La Chine et Internet, une connexion impossible ?

Antoine Oury - 24.03.2014

Lecture numérique - Usages - Internet - Chine - Qiu Xiaolong


Shanghai, ville invitée du Salon du Livre de Paris, cela ne signifie pas pour autant autocensure pour les conférences organisées. Pierre Haski, familier d'Internet et de la situation chinoise, conversait avec l'écrivain Qiu Xiaolong à propos de la liberté d'expression et des usages d'Internet dans le pays. Contrairement aux idées reçues, tout n'est pas systématiquement bloqué sur les ordinateurs chinois.
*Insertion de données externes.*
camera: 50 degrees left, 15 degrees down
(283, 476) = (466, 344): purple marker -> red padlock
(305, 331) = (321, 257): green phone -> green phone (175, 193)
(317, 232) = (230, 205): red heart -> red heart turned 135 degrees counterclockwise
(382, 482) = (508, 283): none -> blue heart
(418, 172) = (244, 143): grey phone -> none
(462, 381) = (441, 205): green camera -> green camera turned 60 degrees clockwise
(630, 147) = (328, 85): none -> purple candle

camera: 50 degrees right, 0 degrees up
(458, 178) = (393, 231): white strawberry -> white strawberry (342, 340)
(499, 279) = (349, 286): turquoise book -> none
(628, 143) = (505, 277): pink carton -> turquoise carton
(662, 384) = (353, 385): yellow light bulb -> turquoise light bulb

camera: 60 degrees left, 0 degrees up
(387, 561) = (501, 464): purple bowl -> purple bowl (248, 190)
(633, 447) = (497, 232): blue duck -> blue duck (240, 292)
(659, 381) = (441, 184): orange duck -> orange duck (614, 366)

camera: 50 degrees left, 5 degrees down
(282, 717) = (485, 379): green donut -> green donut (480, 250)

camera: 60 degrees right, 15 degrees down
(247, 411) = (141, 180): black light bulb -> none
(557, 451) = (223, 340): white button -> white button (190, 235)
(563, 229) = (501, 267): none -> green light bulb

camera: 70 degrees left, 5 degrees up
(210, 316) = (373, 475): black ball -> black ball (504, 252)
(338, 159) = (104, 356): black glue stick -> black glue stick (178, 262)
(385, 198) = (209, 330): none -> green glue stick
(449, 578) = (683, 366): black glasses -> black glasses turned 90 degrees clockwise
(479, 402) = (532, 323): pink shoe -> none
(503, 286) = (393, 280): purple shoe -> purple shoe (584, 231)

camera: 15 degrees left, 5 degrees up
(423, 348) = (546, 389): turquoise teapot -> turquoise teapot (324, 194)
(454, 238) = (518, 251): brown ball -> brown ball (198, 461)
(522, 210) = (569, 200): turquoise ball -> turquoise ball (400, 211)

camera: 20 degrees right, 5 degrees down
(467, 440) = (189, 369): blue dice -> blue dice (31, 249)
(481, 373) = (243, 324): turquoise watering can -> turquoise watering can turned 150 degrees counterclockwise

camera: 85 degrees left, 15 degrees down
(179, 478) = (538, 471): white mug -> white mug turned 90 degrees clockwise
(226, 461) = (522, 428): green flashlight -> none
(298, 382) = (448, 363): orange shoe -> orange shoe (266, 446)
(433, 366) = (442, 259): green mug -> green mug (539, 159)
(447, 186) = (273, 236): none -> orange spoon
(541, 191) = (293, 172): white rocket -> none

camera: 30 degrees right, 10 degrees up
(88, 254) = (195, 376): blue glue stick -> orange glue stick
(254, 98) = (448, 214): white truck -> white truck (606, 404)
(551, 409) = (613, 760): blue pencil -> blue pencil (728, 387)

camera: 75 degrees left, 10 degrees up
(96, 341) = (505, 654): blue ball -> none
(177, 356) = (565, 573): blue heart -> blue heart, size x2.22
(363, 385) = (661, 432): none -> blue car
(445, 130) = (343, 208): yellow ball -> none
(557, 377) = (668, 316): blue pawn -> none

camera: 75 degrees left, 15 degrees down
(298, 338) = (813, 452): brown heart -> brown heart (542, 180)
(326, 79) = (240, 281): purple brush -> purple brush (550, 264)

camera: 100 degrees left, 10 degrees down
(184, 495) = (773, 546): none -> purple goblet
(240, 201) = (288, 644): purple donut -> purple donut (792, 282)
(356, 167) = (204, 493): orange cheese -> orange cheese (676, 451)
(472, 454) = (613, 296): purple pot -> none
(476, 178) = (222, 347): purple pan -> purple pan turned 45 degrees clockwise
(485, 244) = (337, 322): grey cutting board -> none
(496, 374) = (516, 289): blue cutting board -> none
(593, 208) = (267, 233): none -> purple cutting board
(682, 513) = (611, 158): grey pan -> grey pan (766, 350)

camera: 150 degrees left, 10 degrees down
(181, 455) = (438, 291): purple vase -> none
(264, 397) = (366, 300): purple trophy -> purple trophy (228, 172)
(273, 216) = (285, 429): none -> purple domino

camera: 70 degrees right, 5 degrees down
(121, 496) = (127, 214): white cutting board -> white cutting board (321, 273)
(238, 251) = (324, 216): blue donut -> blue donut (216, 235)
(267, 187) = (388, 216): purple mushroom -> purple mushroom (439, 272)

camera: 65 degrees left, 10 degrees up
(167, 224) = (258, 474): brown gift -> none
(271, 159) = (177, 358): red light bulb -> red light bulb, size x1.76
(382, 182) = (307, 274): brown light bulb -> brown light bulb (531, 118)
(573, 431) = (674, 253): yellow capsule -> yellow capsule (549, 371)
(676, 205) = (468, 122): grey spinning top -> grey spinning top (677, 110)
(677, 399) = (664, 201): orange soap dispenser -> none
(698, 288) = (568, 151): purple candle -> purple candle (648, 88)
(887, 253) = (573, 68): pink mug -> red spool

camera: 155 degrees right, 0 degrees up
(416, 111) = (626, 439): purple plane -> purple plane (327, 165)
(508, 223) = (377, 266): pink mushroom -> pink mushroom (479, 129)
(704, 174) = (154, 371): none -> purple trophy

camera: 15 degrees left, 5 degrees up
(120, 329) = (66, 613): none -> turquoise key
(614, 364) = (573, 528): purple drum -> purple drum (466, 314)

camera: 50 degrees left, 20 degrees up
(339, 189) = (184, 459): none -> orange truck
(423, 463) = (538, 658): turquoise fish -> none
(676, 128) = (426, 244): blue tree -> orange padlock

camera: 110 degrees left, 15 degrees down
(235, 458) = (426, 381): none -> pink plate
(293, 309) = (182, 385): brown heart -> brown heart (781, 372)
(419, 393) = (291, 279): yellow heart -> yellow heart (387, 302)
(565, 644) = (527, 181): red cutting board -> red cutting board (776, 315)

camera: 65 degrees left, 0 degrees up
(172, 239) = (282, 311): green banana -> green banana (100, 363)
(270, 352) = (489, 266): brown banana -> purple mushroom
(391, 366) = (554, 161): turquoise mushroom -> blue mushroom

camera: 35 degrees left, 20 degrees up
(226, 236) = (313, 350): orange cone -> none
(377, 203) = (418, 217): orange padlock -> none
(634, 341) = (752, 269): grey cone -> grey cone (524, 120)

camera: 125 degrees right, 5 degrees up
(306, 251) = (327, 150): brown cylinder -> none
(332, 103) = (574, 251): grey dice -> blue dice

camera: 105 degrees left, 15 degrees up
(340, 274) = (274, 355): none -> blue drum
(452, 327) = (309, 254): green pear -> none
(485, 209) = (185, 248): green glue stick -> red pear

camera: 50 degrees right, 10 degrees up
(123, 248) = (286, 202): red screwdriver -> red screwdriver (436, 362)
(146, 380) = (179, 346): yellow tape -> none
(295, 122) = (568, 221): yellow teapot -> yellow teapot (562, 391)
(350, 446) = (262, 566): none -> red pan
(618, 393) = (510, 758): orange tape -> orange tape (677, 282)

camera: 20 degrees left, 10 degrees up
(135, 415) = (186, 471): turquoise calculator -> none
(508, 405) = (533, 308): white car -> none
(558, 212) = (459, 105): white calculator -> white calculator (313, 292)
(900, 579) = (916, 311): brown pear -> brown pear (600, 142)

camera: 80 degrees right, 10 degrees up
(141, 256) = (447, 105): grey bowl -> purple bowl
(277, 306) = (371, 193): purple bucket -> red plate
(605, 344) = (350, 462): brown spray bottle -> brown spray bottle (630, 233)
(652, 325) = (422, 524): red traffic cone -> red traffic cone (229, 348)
Et quand bien même, la population a appris à faire avec...

 


Qiu Xiaolong - Salon du Livre de Paris

Qiu Xiaolong - Salon du Livre de Paris (ActuaLitté, CC BY-SA 2.0)

 

 

L'expérience de Qiu Xiaolong est un peu particulière : écrivain chinois, il s'exile régulièrement du pays, et connaît donc l'Internet « hors Chine » : Google, Facebook, Twitter... Autant d'outils qu'il découvre, dont il reconnaît l'aspect pratique, mais sans que ces derniers ne soient indispensables à la Chine. « Je fais beaucoup de recherches sur Internet pour l'écriture de mes romans. Évidemment, dès que l'on tape un nom un peu sensible, on tombe sur une page d'erreur », explique-t-il.

 

Pour autant, les 550 millions d'internautes chinois ont rapidement trouvé et développé des solutions pour pallier aux blocages : « Il y a WeChat, par exemple, qui est très rapide et permet d'apprendre des informations qui ne sont pas dans les médias traditionnels. » Il y a aussi les blogueurs, certains disposant d'autant d'influence que les médias traditionnels.

 

Pierre Haski relativise lui aussi la vision extérieure de la liberté d'expression en Chine. « La censure dans le pays est une immense zone grise : il y a bien entendu la censure et la cyberpolice la plus développée, mais la vivacité des débats sur Internet est assez folle. L'opinion publique chinoise s'exprime, d'une manière qui n'a jamais été vue dans l'histoire de la Chine », souligne-t-il.

 

 

Pierre Haski - Salon du Livre de Paris 2014

Pierre Haski - Salon du Livre de Paris 2014 (ActuaLitté, CC BY-SA 2.0)

 

 

« Le pouvoir a laissé se développer Internet en Chine, principalement pour des raisons économiques », ajoute encore Pierre Haski. Plusieurs cas de réactions du gouvernement suite à l'émotion collective sur Internet ont toutefois été observés au cours de ces dernières années : un cadre du Parti, surpris en train de fumer des cigarettes d'un paquet coûtant un mois de salaire d'un ouvrier, a ainsi été limogé suite à la publication d'une photographie sur le Web.

 

Malgré tout, difficile de voir dans le Web un moyen de faire tomber les autorités qui maîtrisent le pays : « On rappelle souvent que le télégramme a aidé à faire chuter l'Empire. Pour autant, le pouvoir chinois se voit suffisamment puissant pour contrôler Internet, et en tirer des bénéfices économiques », analyse Pierre Haski.

 

Ainsi, les rédactions reçoivent chaque matin les instructions des censeurs, tandis que « l'armée des 5 centimes », des individus payés pour poster des commentaires favorables au pouvoir, réagit au quart de tour. Mais, encore une fois, il ne faut pas oublier de comparer avec la situation française : « C'est un peu le même phénomène lorsque IPSOS ou Sofres indiquent aux politiques quels sont les sujets à aborder », souligne Pierre Haski.

 

Qiu Xiaolong note tout de même que certaines réactions des censeurs restent extrêmement arbitraires : « Je participais régulièrement à un forum littéraire, "Un petit jardin pour un petit groupe", qui a été fermé par la censure, alors même que le seul sujet abordé était la littérature. » En plein Salon du Livre, la remarque laisse un petit goût amer.